What the task requires:
All lines between the one holding "1169 626 6625" and the end of the material below, both ends included, should be restated exactly.

Data for the task:
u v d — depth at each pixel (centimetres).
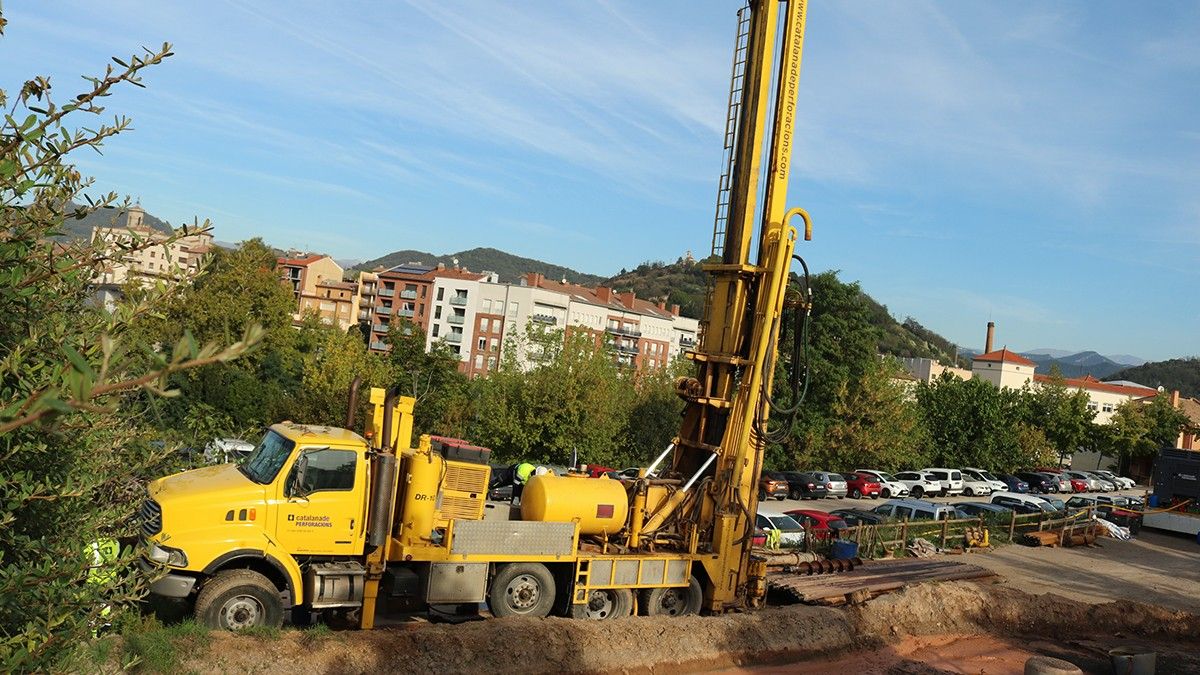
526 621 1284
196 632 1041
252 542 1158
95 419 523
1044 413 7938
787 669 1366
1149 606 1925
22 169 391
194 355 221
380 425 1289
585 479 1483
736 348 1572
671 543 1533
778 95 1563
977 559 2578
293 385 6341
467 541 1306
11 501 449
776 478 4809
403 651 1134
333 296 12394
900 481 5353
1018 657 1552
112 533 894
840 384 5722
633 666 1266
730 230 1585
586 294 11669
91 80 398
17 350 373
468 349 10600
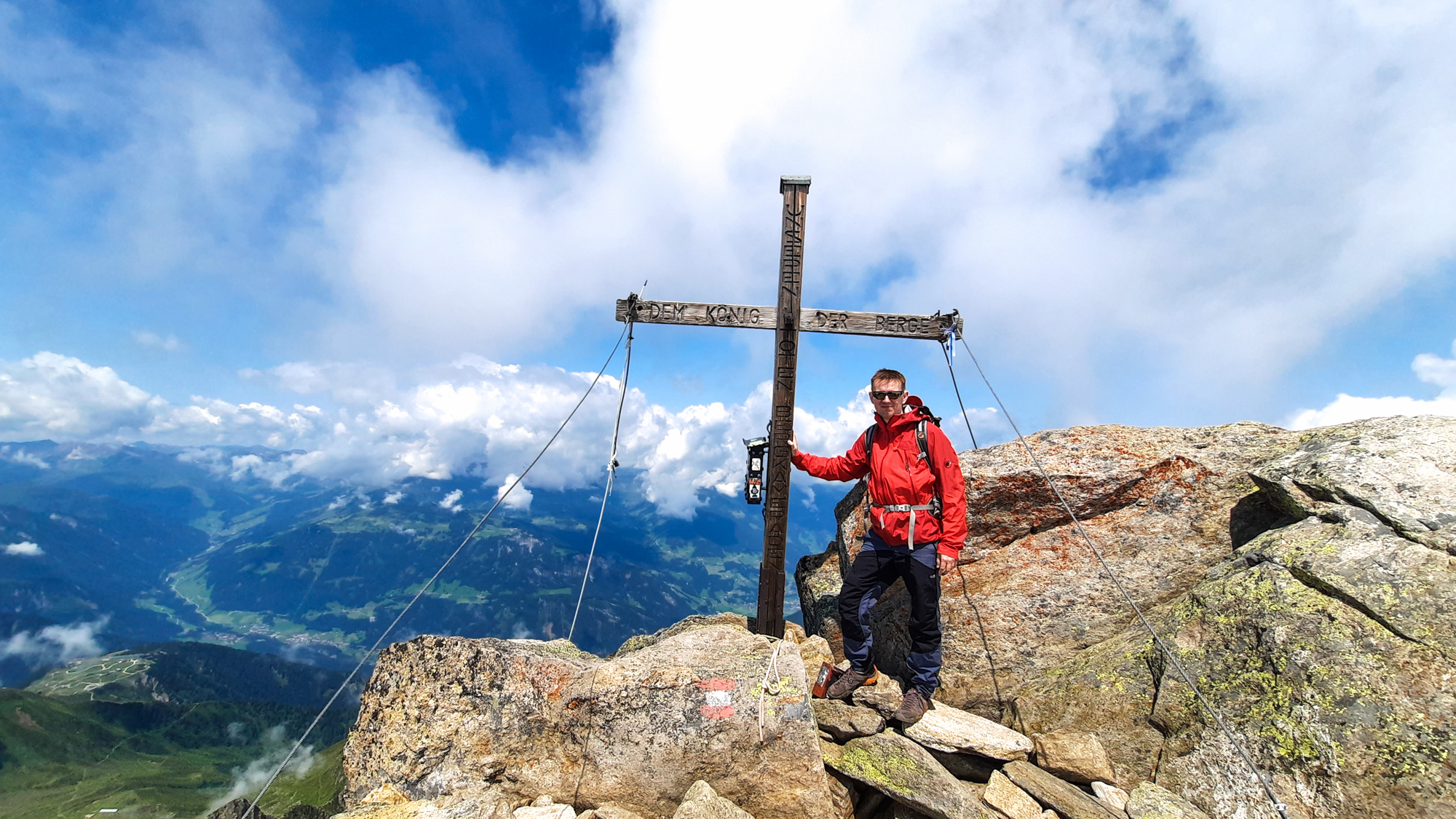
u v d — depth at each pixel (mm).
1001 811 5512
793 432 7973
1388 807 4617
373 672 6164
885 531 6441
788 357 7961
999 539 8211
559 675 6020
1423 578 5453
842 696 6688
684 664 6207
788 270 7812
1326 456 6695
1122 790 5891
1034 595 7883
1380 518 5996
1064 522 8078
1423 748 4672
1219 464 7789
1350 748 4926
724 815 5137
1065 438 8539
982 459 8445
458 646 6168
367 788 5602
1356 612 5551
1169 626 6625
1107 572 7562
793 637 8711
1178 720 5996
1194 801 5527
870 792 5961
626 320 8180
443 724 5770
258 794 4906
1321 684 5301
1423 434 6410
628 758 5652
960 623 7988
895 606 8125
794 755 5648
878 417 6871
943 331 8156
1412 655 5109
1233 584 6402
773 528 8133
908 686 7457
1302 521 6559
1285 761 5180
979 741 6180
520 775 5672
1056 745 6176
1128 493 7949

Task response:
1169 626 6625
1107 572 7562
793 637 8711
1178 720 5996
1194 801 5527
870 792 5961
626 320 8180
443 724 5770
258 794 4906
1321 684 5301
1423 434 6410
628 758 5652
960 623 7988
895 606 8125
794 755 5648
878 417 6871
943 331 8156
1412 655 5109
1233 584 6402
773 528 8133
908 686 7457
1302 521 6559
1285 761 5180
979 741 6180
520 775 5672
1056 745 6176
1128 493 7949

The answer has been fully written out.